• _Supplied entries_:
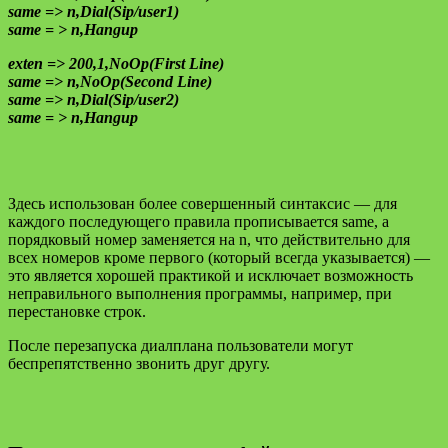
same => n,Dial(Sip/user1)
same = > n,Hangup
exten => 200,1,NoOp(First Line)
same => n,NoOp(Second Line)
same => n,Dial(Sip/user2)
same = > n,Hangup
Здесь использован более совершенный синтаксис — для
каждого последующего правила прописывается same, а
порядковый номер заменяется на n, что действительно для
всех номеров кроме первого (который всегда указывается) —
это является хорошей практикой и исключает возможность
неправильного выполнения программы, например, при
перестановке строк.
После перезапуска диалплана пользователи могут
беспрепятственно звонить друг другу.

• _Work to complete_:
Set down, character for character, all the text that accompanies the material above, and leave the pictures out of your answer.

• _Task solution_:
same => n,Dial(Sip/user1)
same = > n,Hangup
exten => 200,1,NoOp(First Line)
same => n,NoOp(Second Line)
same => n,Dial(Sip/user2)
same = > n,Hangup
Здесь использован более совершенный синтаксис — для
каждого последующего правила прописывается same, а
порядковый номер заменяется на n, что действительно для
всех номеров кроме первого (который всегда указывается) —
это является хорошей практикой и исключает возможность
неправильного выполнения программы, например, при
перестановке строк.
После перезапуска диалплана пользователи могут
беспрепятственно звонить друг другу.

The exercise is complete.